The bright side is that excellences remind us that research exists: most of all in Covid times, researchers became almost like superstars, think of virologists. The dark side is the same one: we still need to remember the society that we exist, and in particular female researchers. We deal with a persisting cultural heritage, even in 2018/2020.
There are many STEM events that I took part in made for encouraging young women to embark on this career. The mere fact that we need to dedicate a space to this activity highlights how much work is yet to be done. IIT is an excellent gender balanced center: particularly in robotics and in engineering – not such female-friendly environments in popular belief.
A question upon your research: what is your opinion on the relationship between tissue engineering and technology? What do you think of Neuralink, Elon Musk’s start-up?
Our technologies can be the starting point for new applied researches in the medical field i.e. In our lab we created the first hybrid synapsis, but it is just one: we have billions of them in our brain and we are not even sure that all of them are needed, maybe we could implement just a hundred.
Elon Musk is proposing undoubted advanced technologies. Though he is moving in a delicate field, I suggest caution even on a communication level. Our research is basic, curiosity-driven: it has to explore all the possibilities and the most promising field can undertake technological transfer. They are leading product-oriented research, it is a different world.
Speaking of communication, what is the relationship between the media and researchers? I guess it is not that easy to communicate a scientific discovery without generating fake news
We face an uncontrolled phenomenon. In addition to fake news, which is deliberately in bad faith, often even where there is good faith the results are served to the general public in a misleading way. For example, if you say “it has been made a new artificial synapse” the news is relaunched with oversimplification as “it has been made a new hybrid brain”: which is actually something else.

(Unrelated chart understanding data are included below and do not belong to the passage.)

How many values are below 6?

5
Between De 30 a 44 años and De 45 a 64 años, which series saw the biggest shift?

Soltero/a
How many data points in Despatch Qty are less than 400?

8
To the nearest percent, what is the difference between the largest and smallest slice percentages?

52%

Sometimes the media do not realize that their deconstruction of scientific news can a) become a conceptually different thing, b) in medicine, have a negative impact on the patient giving him or her false hope, c) have a huge impact on the researcher, even a negative one. Things are changing though: masters in scientific communication and specialized figures are springing up, because these kinds of news need time to be understood and, above all, because of the difficult task that the science journalist has of translating a scientific concept into everyday news.

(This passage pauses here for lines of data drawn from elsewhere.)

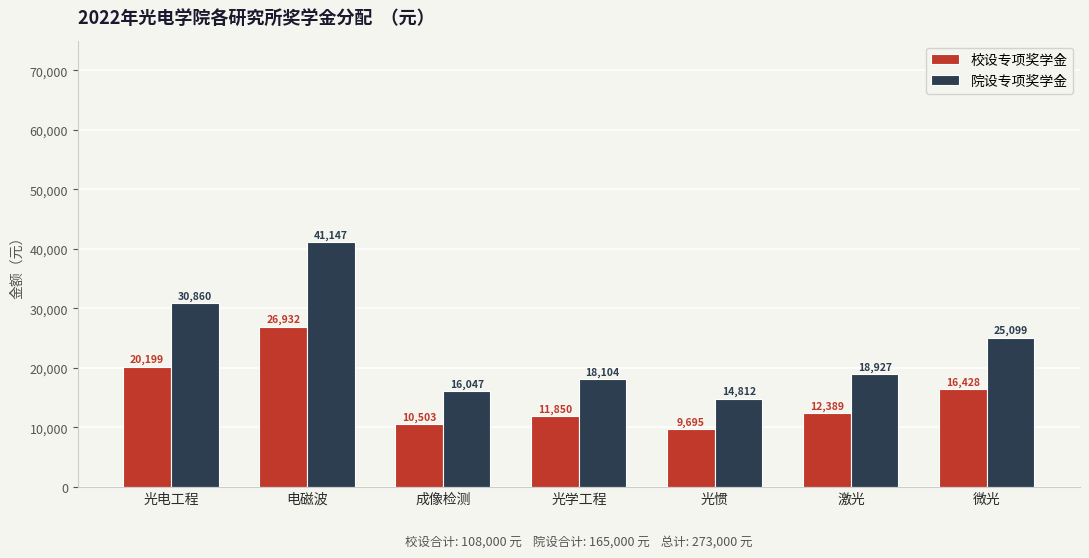

At how many categories does at least one series exceed 37515?

1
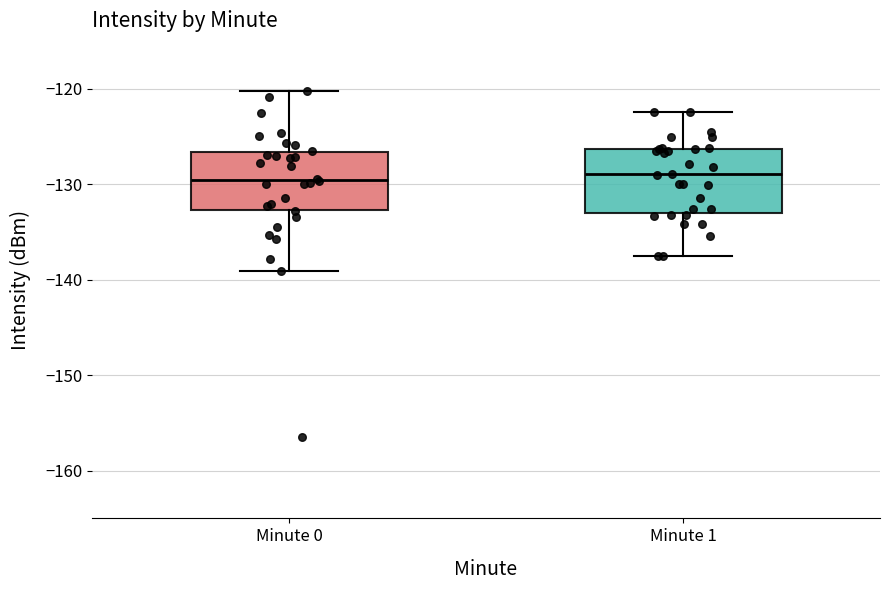

Reading left to right, transcribe this box plot: for each box, give where its median line is, the range the box spans, and where its two whiskers end, as read against the y-axis. The values are not printed on the chart, so give them approximately, as read against the axis.

Minute 0: median -130, box -133 to -127, whiskers -139 to -120
Minute 1: median -129, box -133 to -126, whiskers -138 to -122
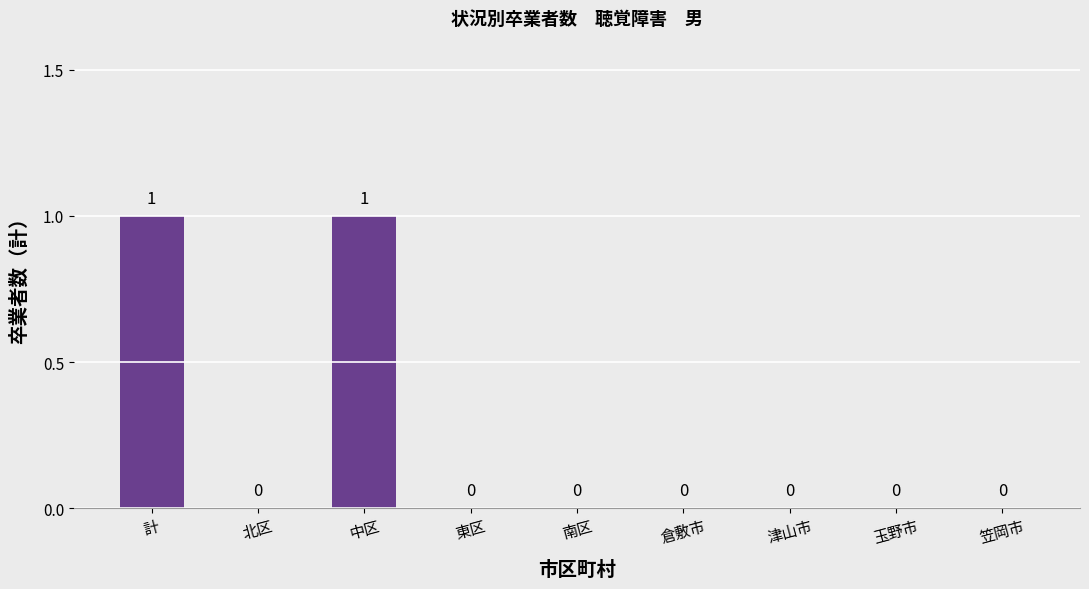

True or false: the data shows 0 at 笠岡市.

True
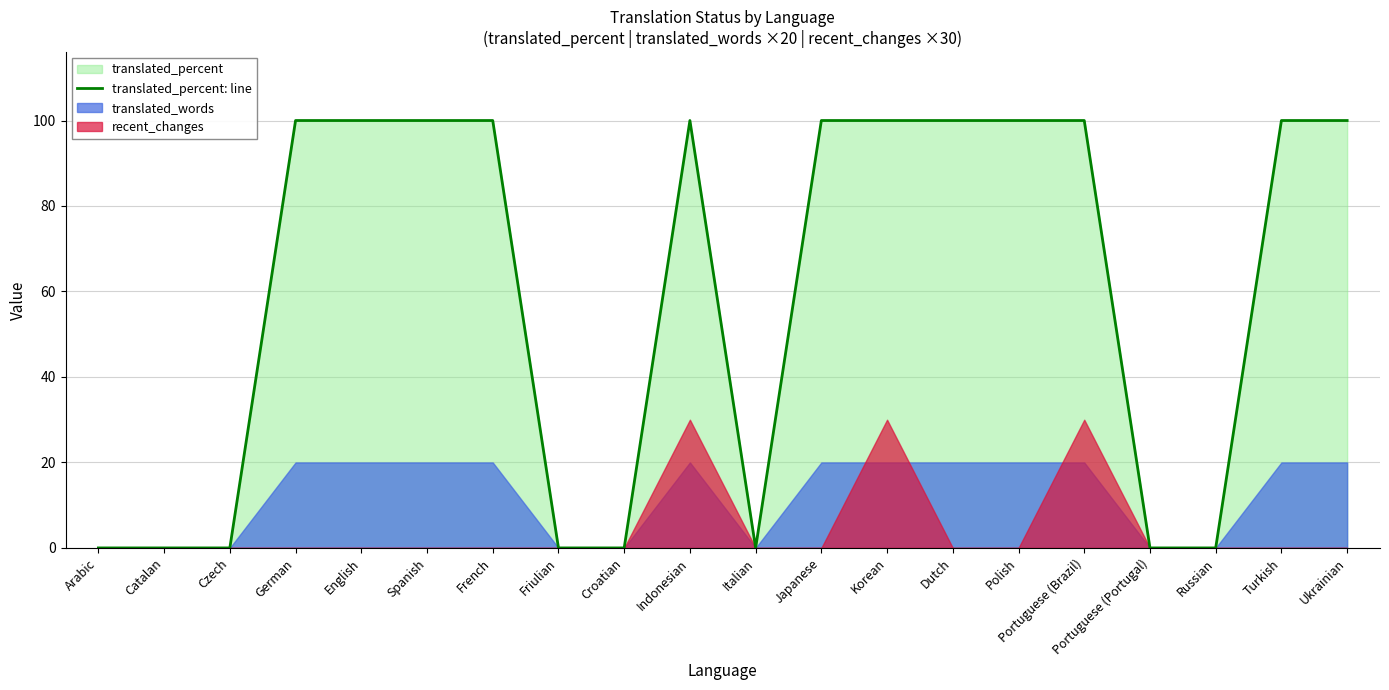

The chart shows a value of 0 at Czech. True or false?

True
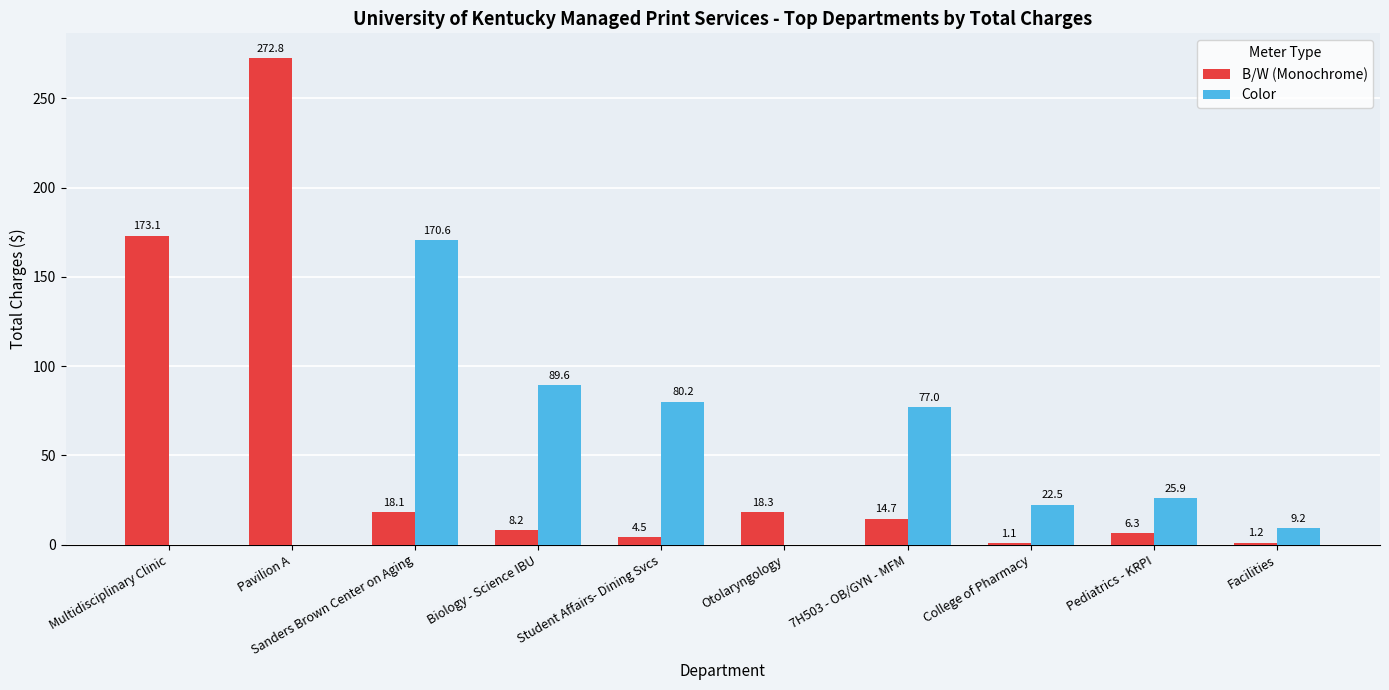

What is the sum of all B/W (Monochrome) values?

518.3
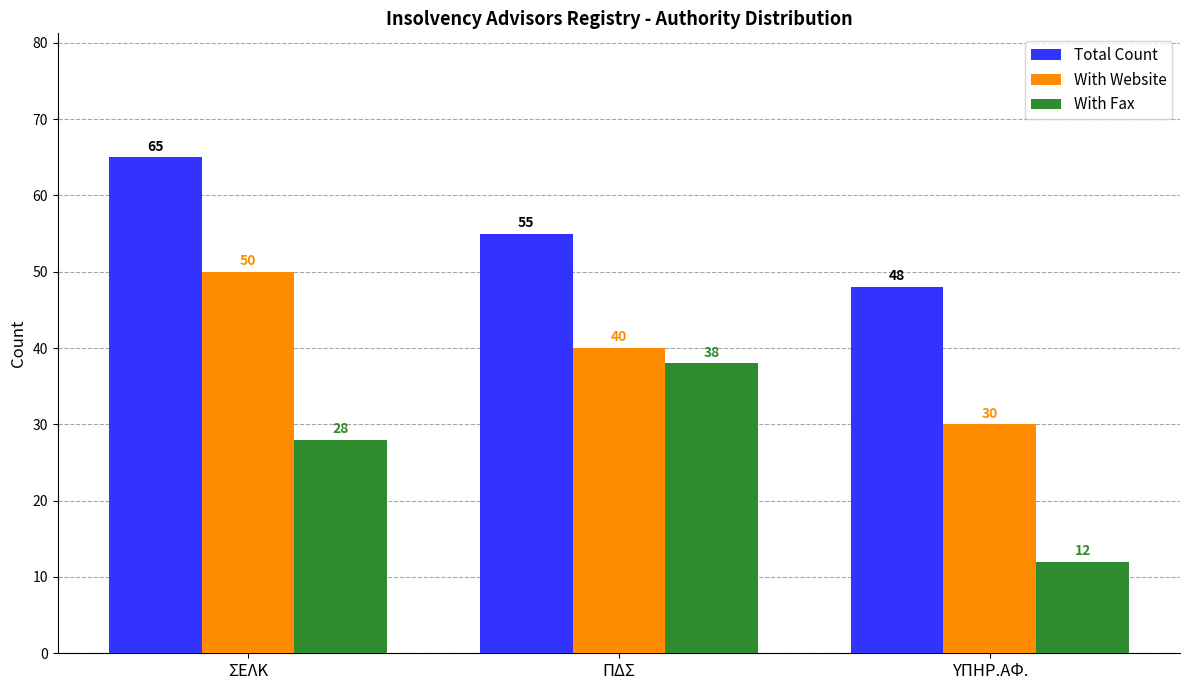

Count the number of categories in the chart.

3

Which words would you use to describe your work?
It generates insomnia, it is exciting, and a little bit of madness is always needed.
Which is your superpower?
Perseverance
If you could have another one, which one would you choose?
I am in doubt with ubiquity or patience.
Actually, I would love to have more impact on young thinkers, be able to help their creative process: this is fundamental to me. I came back to Naples and to my quiet neighborhood but there are always some not easy neighborhoods and there are people with no idea of what research is, what discovery is. I would like to engage more: we already do a lot, but I would like to reach a social impact. A researcher knows how to explain what he or she does in an understandable way, but I think that something more is needed: planting a seed is what creates a change.